-------- Selection

DEV Community

Aisalkyn Aidarova
Aisalkyn Aidarova

Posted on • Edited on

interview questions and answers

What is OPA (Open Policy Agent)?

OPA is a Policy-as-Code engine.
It allows you to write rules that allow or deny something.

Instead of manually checking security, access, or configuration, OPA enforces rules automatically.

Example real situations:

  • "Do not allow public S3 buckets"
  • "Do not allow SSH open to 0.0.0.0/0"
  • "Only approved users can deploy to production"
  • "Every resource must have cost and owner tags"

OPA works everywhere: Kubernetes, AWS services, microservices, APIs, etc.


What is Rego?

Rego is the language used to write OPA policies.

If OPA is the engine,
Rego is the language that tells the engine what to do.

----------------
-------- Supplied material

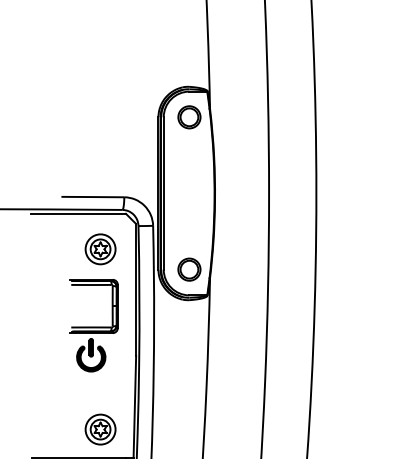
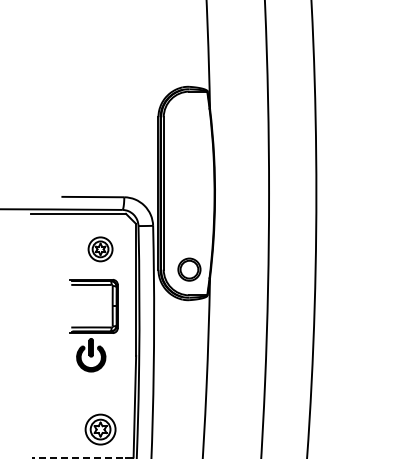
part at (189, 117): present -> none
part at (100, 249) size: 33x33 px -> 27x27 px
line at (82, 457): solid -> dashed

----------------

_Task A_:
Copy out the part of the OPA and Rego post that begins at the words "interview questions and" and ends after the words "enforces rules automatically.".
_Task B_:
Continue the post about OPA and Rego from its last sentence.

_Final answer A_:
interview questions and answers

What is OPA (Open Policy Agent)?

OPA is a Policy-as-Code engine.
It allows you to write rules that allow or deny something.

Instead of manually checking security, access, or configuration, OPA enforces rules automatically.

_Final answer B_:
Rego reads:

  • input = information about the request/resource
  • rules = your conditions
  • decision = allow or deny

Where OPA is Used in AWS

Location Purpose Tool
EKS / Kubernetes Block bad deployments OPA Gatekeeper
Terraform Deployment Pipeline Block non-compliant AWS resources before creation opa eval in CI/CD
AWS Accounts Compliance Detect & auto-fix violations AWS Config + EventBridge + OPA
API Security Decide whether a request is allowed OPA sidecar / Envoy

Real Interview-Ready Example (Clear & Simple)

Most recent real example

In my last project, I used OPA to enforce no public S3 buckets across multiple AWS accounts.

Why?
SecurityHub kept reporting public buckets → that is a major data leakage risk.

What I did:

  1. Wrote a Rego policy that checks bucket ACL and encryption.
  2. Integrated it with AWS Config + EventBridge.
  3. If a bucket becomes public:
  • It immediately triggers remediation.
  • ACL is reset to private.
  • Encryption is enabled.

Outcome:

  • Public buckets reduced to zero
  • SecurityHub compliance scores increased
  • Passed internal audit successfully

Say this in the interview — it is perfect.


What AWS Resources I Wrote OPA Policies For

  • S3 (prevent public access, enforce encryption)
  • EC2 (enforce tags, restrict AMIs to approved ones)
  • Security Groups (deny 0.0.0.0/0 for SSH or DB ports)
  • IAM Roles (restrict privileged policies)
  • EKS deployments (no privileged containers, required labels, prevent host networking)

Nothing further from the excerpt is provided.